Hiçbir şeyin düzeleceği yoktu ama insan bekliyor işte düzelsin diye... Mustafa yine arkadaşlarıyla birlikte olmuştu ve bana sataşmaya başlamıştı. Artık yanımda  Seval da yoktu. Bir iftira atsalar beni savunacak tek bir kişi bile yoktu sınıfta ama bu sene okulumuza bizim sınıfımıza bir çocuk katılmıştı. Tüm sıralar dolu olduğu için en arkaya benim yanıma oturmuştu. Diğerleri gibi değildi. En azından bana selam vermişti.

''Merhaba, Karahan ben''

''Ben de Eray. Hoşgeldin sınıfımıza.''

''Hoşbulduk Eray, nasıl bir okul burası, hocalar falan nasıl?''

''Hocalarımızın bazıları iyi ama hepsi için aynı şeyi söyleyemem. Sınıfımız d iyi sayılır, ben geçen sene geldim bu okula, beni pek sıcak karşılamadılar ve hiçbiri arkadaşım olmadı. Umarım seni severler.''

''Eray bu benim için hiç önemli değil. İsterse hiçbiri sevmesin. Birbirimizi sevmek zorunda değiliz ama sevmemek için  uğraşırlarsa ya da dışlamaya kalkarlarsa onları bunradan evlerine kadar kovalarım çünkü benim adım sadece Karahan değil. Karahan Merdoğlu...''

''Nasıl yani anlamadım ki ben şimdi?''

''Merdoğlu grup, duydun mu?''

''Hayır ben İstanbul'da hiçbir yeri bilmem.''

''Bir mekan ismi değil zaten. Merdoğlu grup babamın şirketi. Uluslararası bir firma. Tüm dünya üzerinde çeşitli sektörlerde yatırımları var ama bu okulda bunu kimse bilmeyecek.''

''Neden? Bu bilinirse sana çok iyi davranır hocalar. Beni çok ezdiler.''

''Kim ezdi seni?''

''Hepsi ezdi işte, bu sınıf kırk üç kişi ve hiçbiri beni sevmez ama senin maddi durumun iyiyse sevilirsin.''

''Saçmalama Eray, bunun maddi durumla ne ilgisi var. Bizim maddi durumumuzdan onlara ne?''

''Haklısın ama öyle olmuyor işte.''

O sırada Mustafa arka sıraya yanımıza geldi.

''Sen nereden geldin?''

''Pardon?''

''Bu sınıfta mısın sen?''

''Sen sınıf öğretmeni misin tombik?''

''Ne diyorsun lan sen, daha yeni geldin aklını başına al yoksa biz almasını biliriz. Yanındaki ezik anlatsın sana istersen, kiminle konuştuğunu öğren öyle gel.'' dedikten sonra yerine geçti.
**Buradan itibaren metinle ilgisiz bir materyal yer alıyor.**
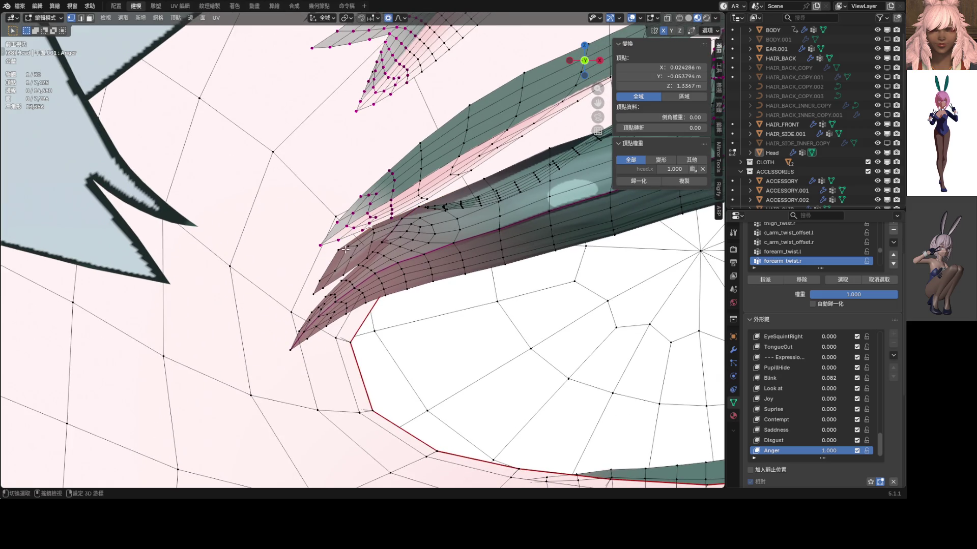
pyautogui.press('g')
O yerine geçtikten sonra Karahan, yaşadıklarımın hepsini anlatmamı istedi. Çok iyi arkadaş olacak gibiydik. Tüm yapılanları anlattım. Karahan da benim gibi davranmak istediğini söyledi. Onlara Karahan'ın çok varlıklı bir aileden geldiğini söylemeyecektik. Zaten babası da Karahan'ın burnunu sürtmesi için bu okula göndermişti. Daha şimdiden çok iyi anlaşmıştık. 

Öğlen arası geldiğinde Karahan, ''Hadi kantine inip bir şeyler yiyelim'' dedi. Ben de ona yemeğimi evden getirdiğimi söyledim. Neden böyle bir şey yaptığımı da anlattım. Karahan'ın cebinden bir tomar para vardı, neredeyse babamın maaşı kadar parayı cebinde taşıyordu. 

''Bundan sonra bendesin Eray, kardeşiz artık.'' dedi.

''Tamam kardeşiz ama öyle olmaz.'' dedim.

''Nasıl olacak Eray?''

Ekmeğimi bölüp yarısını Karahan'a verdim ve beraber yemeye başladık. Yarın da senin ekmeğini bölüşüp yeriz, dedim. Mustafa bu yaptığımızı görünce:

''Gel gel ezikliğe gel'' diye bağırdı. 

''Bir alana bir bedava bu ezikler. Okulun adını ezik lisesini çıkardılar'' dedi. 

Karahan bana göre gayet iyi yapılı ve Mustafa'yı yerle bir edecek bir cüsseye sahipti. 

'' İstersen şu turşu fıçısına iki tokat atayım Eray''

''Yok. Görmezden gel. Biz onlara sataşırsak, başımıza iş açarlar.''

''Tamam Eray susalım bakalım, bir süre seni dinleyeceğim, okulu bilen sensin.''

''Sağol kardeşim''

''Eyvallah kardeşim...''


O gece ilk defa İstanbul'da huzurlu bir şekilde uyudum. Okula gitmekten korkmuyordum artık çünkü bir arkadaşım olmuştu. Karahan da benim gibi tek çocuktu ve birbirimizi kardeş bilmiştik. Günlüğüme ilk defa umut dolu bir not düştüm.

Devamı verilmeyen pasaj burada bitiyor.